FA_Power_Cap Technology

FA_Power_Cap technology can use --comm_type 0/1/2 to switch between baseline, InsertComm, and BlockAttn paths. For the step-by-step manual integration guide, see FA_Power_Cap Technology.

CFG Parallel

Principle

For a noisy image and text prompt, the model needs to perform inference twice, computing positive and negative samples separately. This computation process is serial, causing each denoising step to require two forward passes, increasing inference time. CFG parallel can distribute positive and negative sample computation to different devices, merging two serial computations into one parallel computation, significantly improving inference speed.

Communication Method

Positive and negative sample computations are completely independent; no intermediate communication is needed between devices. After computation, the two results are gathered via all-gather, or each device can directly use its own computation result. Communication volume is minimal, approximating zero-overhead parallelism.

Applicable Scenarios

Suitable for diffusion model inference scenarios using CFG (guidance_scale > 1), with at least 2 spare devices. The more devices, the closer the speedup approaches 2x. If devices are limited, prioritize allocating resources to TP or sequence parallelism.

Usage Example

import os
import torch
import torch.distributed as dist

dist.init_process_group(backend="hccl")
torch.npu.set_device(f"npu:{os.environ['LOCAL_RANK']}")

rank = dist.get_rank()
guidance_scale = 7.5

# rank 0 computes negative samples (unconditioned), rank 1 computes positive samples (conditioned)
if rank == 0:
    noise_pred_uncond = model(latent, timestep, uncond_embed)
    output = noise_pred_uncond
elif rank == 1:
    noise_pred_cond = model(latent, timestep, cond_embed)
    output = noise_pred_cond

# all-gather to exchange results
output_list = [torch.empty_like(output) for _ in range(world_size)]
dist.all_gather(output_list, output)

# CFG fusion
noise_pred = output_list[0] + guidance_scale * (output_list[1] - output_list[0])

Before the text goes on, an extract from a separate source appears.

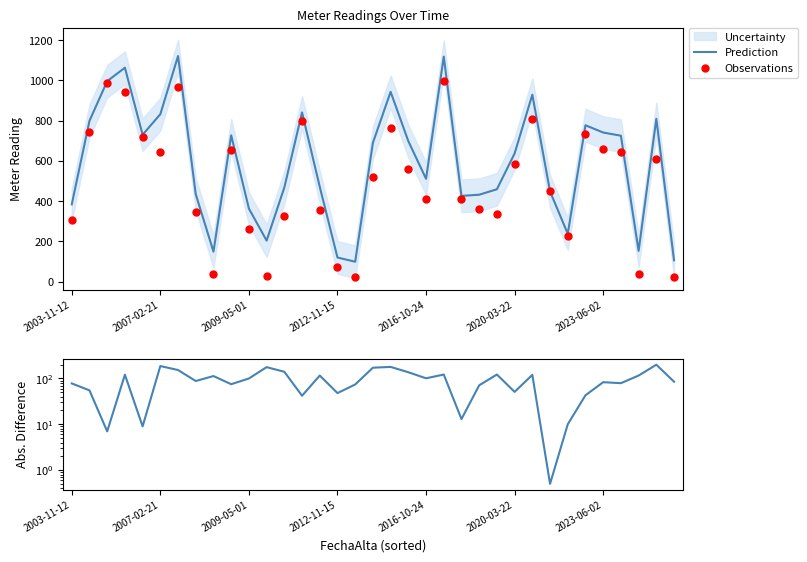

Which series has the widest spread of Y values?

Prediction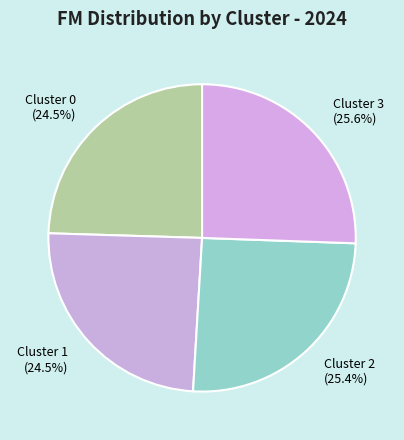

Is it true that Cluster 0 is 32% of the pie?

False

Supplementary Content — CFG Fusion

CFG fusion is another optimization approach: instead of parallelizing across devices, positive and negative samples are concatenated along the batch dimension within a single device and fed into the model, allowing a single forward computation to produce both results simultaneously, halving the number of operator calls.

Compared with CFG parallel, CFG fusion does not consume additional device resources and is suitable for scenarios with limited devices where reducing single-inference latency is desired. Both can be selected based on hardware conditions.